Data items
☆ ☆ ☆ ☆ ☆ ☆ ☆

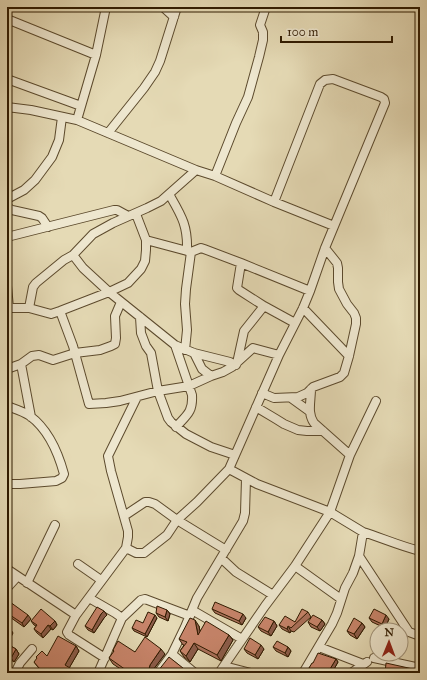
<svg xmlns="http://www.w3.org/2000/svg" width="427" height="680" font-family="'IM FELL Great Primer',serif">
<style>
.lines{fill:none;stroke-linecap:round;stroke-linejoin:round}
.minor-casing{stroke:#5c4a2d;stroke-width:10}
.minor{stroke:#eee7cf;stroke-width:8}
.wall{fill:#ac725c;stroke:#2f1a00}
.shaded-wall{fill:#8c5d4b;stroke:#2f1a00}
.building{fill:#c8856b;stroke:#2f1a00}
</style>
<rect width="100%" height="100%" fill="#e5dab5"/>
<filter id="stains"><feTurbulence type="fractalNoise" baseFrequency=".005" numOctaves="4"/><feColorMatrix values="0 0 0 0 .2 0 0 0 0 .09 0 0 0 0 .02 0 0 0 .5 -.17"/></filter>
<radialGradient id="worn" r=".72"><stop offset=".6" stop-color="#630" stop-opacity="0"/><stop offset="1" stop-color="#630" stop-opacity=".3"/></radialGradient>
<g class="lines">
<!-- minor casing -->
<g class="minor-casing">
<path id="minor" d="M 163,7 L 174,17
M 7,19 L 96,55
M 7,79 L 81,106
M 7,107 L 31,110 L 77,120 L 196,170 L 215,176 L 274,202 L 334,226
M 77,120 L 96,55 L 106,7
M 108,133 L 144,88 L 155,72 L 160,61 L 177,7
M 196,170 L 161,201 L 147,208 L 113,223 L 93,234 L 73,255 L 83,268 L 109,292 L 175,345 L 194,353 L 230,362 L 236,365
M 215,176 L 236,123 L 248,97 L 259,57 L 263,40 L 263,32 L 260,25 L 266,7
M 169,194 C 181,215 188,225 187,251
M 7,199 L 24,190 L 35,180 L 52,157 L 59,140 L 62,117
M 7,207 L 12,210 L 39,216 L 42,218 L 48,227
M 7,237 L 114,210 L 117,210 L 128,216
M 146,240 L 191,252 L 186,289 L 185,304 L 187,330 L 185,350
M 191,252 L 201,248 L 204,249 L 241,263 L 310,291
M 241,263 L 237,288 L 239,290 L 264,306
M 7,286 L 9,308
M 7,308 L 29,308 L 51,314 L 60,311 L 109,292 L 128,283 L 141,269 L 145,261 L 146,250 L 146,240 L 136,214
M 29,308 L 33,287 L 36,283 L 64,260 L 73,255
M 303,308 L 349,356
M 60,311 L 73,346 L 89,404 L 106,403 L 120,401 L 158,391 L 189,386 L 211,376 L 223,372 L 232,367 L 253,348 L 279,355
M 140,317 L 141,333 L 146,346 L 151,353 L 158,391 L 168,418 L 171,422 L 186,434 L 211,447 L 235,455
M 175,345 L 192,395 C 193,412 187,415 176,427
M 194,353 L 202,369 L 211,376
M 237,363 L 244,331 L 264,306 L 295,323
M 21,364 L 31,417
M 7,369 L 21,364 L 32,356 L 39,355 L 53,360 L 75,353 L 100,350 L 111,346 L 115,344 L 116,338 L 115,316 L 121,302
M 311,389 C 311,401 307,413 314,423 L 350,455
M 262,393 L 274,398 L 298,397 L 307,393 L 313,387 L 340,377 L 344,373 L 349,356 L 356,324 L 356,318 L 354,313 L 347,304 L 339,289 L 338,282 L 338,268 L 337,263 L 325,248
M 291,398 L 309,411
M 7,406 C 15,409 23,411 30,416 C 49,430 58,452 64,474 L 62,478 L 56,481 L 20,484 L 7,484
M 256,407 L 276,419 L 284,424 L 298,430 L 307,431 L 323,431
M 229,469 L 257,484 L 330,512 L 363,532 L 359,556 L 407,629 L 409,632 L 420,636
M 124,516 L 145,502 L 149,502 L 155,504 L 177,520 L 226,550
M 363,532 C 382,538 400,546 420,551
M 126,548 L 136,553 L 144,553 L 167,535 L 177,520 L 197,502 L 229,469 L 279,355 L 303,308 L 310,291 L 325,248 L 385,103 L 384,99 L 381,97 L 333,79 L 325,80 L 320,84 L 274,202
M 221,558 L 236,572 L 273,595
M 78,564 L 101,580
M 295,566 L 341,599
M 7,569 L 76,615
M 27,583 L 55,525
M 7,588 L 17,577
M 89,598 L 115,613 L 122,618
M 192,610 L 242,639
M 319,647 L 363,664
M 172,654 L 195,673
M 105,658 L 69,635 L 67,632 L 76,615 L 126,548 L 128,537 L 128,531 L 111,471 L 108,456 L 137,397
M 374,658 L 420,668
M 224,666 L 251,673
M 15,673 L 20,663 L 32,649
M 98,673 L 122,618 L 141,600 L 145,599 L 190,616
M 158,673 L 172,654 L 185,627 L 197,598 L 243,521 L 245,513 L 246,479
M 219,673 L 265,606 L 295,566 L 330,512 L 350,455 L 376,401
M 303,673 L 332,624 L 337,613 L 345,588 L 353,573 L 359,556
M 351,673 L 367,662"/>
</g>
<!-- minor -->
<use href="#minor" class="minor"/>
</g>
<!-- wall -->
<path class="wall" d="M 7,605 L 31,619 L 24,627 L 7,615 Z
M 212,609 L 246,618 L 242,625 L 215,613 Z
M 167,610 L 170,614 L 168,621 L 159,617 L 156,613 Z
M 104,611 L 107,615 L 104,618 L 94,633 L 88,630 L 85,626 Z
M 308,612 L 311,617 L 294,632 L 291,631 L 290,633 L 282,629 L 279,625 L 295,622 Z
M 157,618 L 147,637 L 134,631 L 132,628 Z
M 369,618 L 389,619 L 385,628 L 372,622 Z
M 322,620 L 325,624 L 320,631 L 311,627 L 308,622 Z
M 31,621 L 55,621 L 57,625 L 53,630 L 51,629 L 43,638 L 37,633 L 34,629 L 36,626 L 34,625 Z
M 274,621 L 277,626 L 271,636 L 261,631 L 258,627 Z
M 362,623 L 365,627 L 357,639 L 350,635 L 347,631 Z
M 199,626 L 200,631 L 229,635 L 233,640 L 221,661 L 198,649 L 190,662 L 184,657 L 180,651 L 184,645 L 183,645 L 179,639 Z
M 7,644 L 16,649 L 19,654 L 14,662 L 7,657 Z
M 76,646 L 79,651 L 69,668 L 76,673 L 43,673 L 37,666 L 34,662 L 47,656 Z
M 273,647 L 288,647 L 291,651 L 288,657 L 276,651 Z
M 244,649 L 264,649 L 258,659 L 247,653 Z
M 113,650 L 135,652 L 165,654 L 153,670 L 153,673 L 125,672 L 113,664 L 109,658 L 114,652 Z
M 336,659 L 338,662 L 333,671 L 334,673 L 314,673 L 312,672 L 309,668 L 313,663 Z"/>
<!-- shaded-wall -->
<path class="shaded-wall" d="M 167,610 L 170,614 L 168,621 L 165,617 Z
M 104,611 L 107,615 L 104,618 L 94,633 L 92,630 L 101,614 Z
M 243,614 L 246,618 L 242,625 L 239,621 Z
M 28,615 L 31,619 L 24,627 L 22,623 Z
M 155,615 L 157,618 L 147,637 L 145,634 Z
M 386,615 L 389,619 L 385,628 L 382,624 Z
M 195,620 L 199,626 L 202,641 L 198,635 Z
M 322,620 L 325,624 L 320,631 L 317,627 Z
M 55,621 L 57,625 L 53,630 L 50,626 Z
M 274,621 L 277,626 L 271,636 L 268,632 Z
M 362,623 L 365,627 L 357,639 L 354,634 Z
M 48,625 L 51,629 L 43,638 L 41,634 Z
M 288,626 L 291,631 L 290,633 L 287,629 Z
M 10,628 L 13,633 L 8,643 L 7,642 L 7,633 Z
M 229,635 L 233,640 L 221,661 L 217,655 Z
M 194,643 L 198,649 L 190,662 L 186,656 Z
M 261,645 L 264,649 L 258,659 L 255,655 Z
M 76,646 L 79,651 L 68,670 L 65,665 Z
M 288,647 L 291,651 L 288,657 L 285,653 Z
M 16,649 L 19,654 L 14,662 L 11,658 Z
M 161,649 L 165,654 L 153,670 L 153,673 L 152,673 L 149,669 L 150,665 Z
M 336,659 L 338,662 L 333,671 L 334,673 L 331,673 L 330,669 Z
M 413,669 L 416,673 L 413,673 Z"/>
<!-- building -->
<path class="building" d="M 10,602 L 28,615 L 22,623 L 7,613 L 7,605 Z
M 215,602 L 243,614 L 239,621 L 212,609 Z
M 157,606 L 167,610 L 165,617 L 156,613 Z
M 97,607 L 104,611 L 101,614 L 92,630 L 85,626 Z
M 41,609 L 55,621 L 50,626 L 48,625 L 41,634 L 34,629 L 37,625 L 31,621 Z
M 302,609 L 308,612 L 291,628 L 288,626 L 287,629 L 279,625 L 285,616 L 295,622 Z
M 374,609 L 386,615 L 382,624 L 369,618 Z
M 148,612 L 155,615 L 145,634 L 132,628 L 136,620 L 143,623 Z
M 313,615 L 322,620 L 317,627 L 308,622 Z
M 265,617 L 274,621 L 268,632 L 258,627 Z
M 190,618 L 195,620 L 198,635 L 206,621 L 229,635 L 217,655 L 194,643 L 186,656 L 180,651 L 187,642 L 179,639 Z
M 354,618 L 362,623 L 354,634 L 347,631 Z
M 7,626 L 10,628 L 7,633 Z
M 58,636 L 76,646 L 65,665 L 75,671 L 74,673 L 60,673 L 58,672 L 57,673 L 46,673 L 39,668 L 34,662 L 37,658 L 36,657 L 42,651 L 47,656 Z
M 145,637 L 161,649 L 150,665 L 149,669 L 151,672 L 154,673 L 124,673 L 126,670 L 109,658 L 114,651 L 113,650 L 118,641 L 135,652 Z
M 250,638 L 261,645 L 255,655 L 244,649 Z
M 277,641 L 288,647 L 285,653 L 273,647 Z
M 7,644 L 16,649 L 11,658 L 7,655 Z
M 318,653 L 336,659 L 330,669 L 332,670 L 331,673 L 320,673 L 309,668 L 312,663 L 313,663 Z
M 169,657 L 188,672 L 192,673 L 154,673 L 158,671 Z
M 386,663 L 413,669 L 412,673 L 420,673 L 385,673 Z"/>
<!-- margin -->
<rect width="427" height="680" fill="none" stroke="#e5dab5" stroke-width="24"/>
<rect x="8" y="8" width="411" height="664" fill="none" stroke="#2f1a00" stroke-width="2"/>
<rect x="12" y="12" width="403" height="656" fill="none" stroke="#2f1a00"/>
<!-- north arrow -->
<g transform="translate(389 642) rotate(1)"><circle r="19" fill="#eee7cf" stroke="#a2957c"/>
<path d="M0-3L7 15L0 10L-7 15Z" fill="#8f2418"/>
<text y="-6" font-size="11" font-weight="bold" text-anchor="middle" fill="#2f1a00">N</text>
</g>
<!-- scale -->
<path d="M281 36v6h111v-6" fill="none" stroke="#2f1a00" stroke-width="2"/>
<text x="287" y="36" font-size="12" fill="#2f1a00" stroke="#eee7cf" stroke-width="3" paint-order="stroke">100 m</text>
<rect width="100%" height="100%" filter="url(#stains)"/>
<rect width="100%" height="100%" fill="url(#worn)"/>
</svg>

☆ ☆ ☆ ☆ ☆ ☆ ☆

Write out only the lines that run from the line containing "M 199,626 L" through the line containing "M 215,602 L 243,614 L 239,621 L 212,609 Z", both included, exactly as they appear above.

M 199,626 L 200,631 L 229,635 L 233,640 L 221,661 L 198,649 L 190,662 L 184,657 L 180,651 L 184,645 L 183,645 L 179,639 Z
M 7,644 L 16,649 L 19,654 L 14,662 L 7,657 Z
M 76,646 L 79,651 L 69,668 L 76,673 L 43,673 L 37,666 L 34,662 L 47,656 Z
M 273,647 L 288,647 L 291,651 L 288,657 L 276,651 Z
M 244,649 L 264,649 L 258,659 L 247,653 Z
M 113,650 L 135,652 L 165,654 L 153,670 L 153,673 L 125,672 L 113,664 L 109,658 L 114,652 Z
M 336,659 L 338,662 L 333,671 L 334,673 L 314,673 L 312,672 L 309,668 L 313,663 Z"/>
<!-- shaded-wall -->
<path class="shaded-wall" d="M 167,610 L 170,614 L 168,621 L 165,617 Z
M 104,611 L 107,615 L 104,618 L 94,633 L 92,630 L 101,614 Z
M 243,614 L 246,618 L 242,625 L 239,621 Z
M 28,615 L 31,619 L 24,627 L 22,623 Z
M 155,615 L 157,618 L 147,637 L 145,634 Z
M 386,615 L 389,619 L 385,628 L 382,624 Z
M 195,620 L 199,626 L 202,641 L 198,635 Z
M 322,620 L 325,624 L 320,631 L 317,627 Z
M 55,621 L 57,625 L 53,630 L 50,626 Z
M 274,621 L 277,626 L 271,636 L 268,632 Z
M 362,623 L 365,627 L 357,639 L 354,634 Z
M 48,625 L 51,629 L 43,638 L 41,634 Z
M 288,626 L 291,631 L 290,633 L 287,629 Z
M 10,628 L 13,633 L 8,643 L 7,642 L 7,633 Z
M 229,635 L 233,640 L 221,661 L 217,655 Z
M 194,643 L 198,649 L 190,662 L 186,656 Z
M 261,645 L 264,649 L 258,659 L 255,655 Z
M 76,646 L 79,651 L 68,670 L 65,665 Z
M 288,647 L 291,651 L 288,657 L 285,653 Z
M 16,649 L 19,654 L 14,662 L 11,658 Z
M 161,649 L 165,654 L 153,670 L 153,673 L 152,673 L 149,669 L 150,665 Z
M 336,659 L 338,662 L 333,671 L 334,673 L 331,673 L 330,669 Z
M 413,669 L 416,673 L 413,673 Z"/>
<!-- building -->
<path class="building" d="M 10,602 L 28,615 L 22,623 L 7,613 L 7,605 Z
M 215,602 L 243,614 L 239,621 L 212,609 Z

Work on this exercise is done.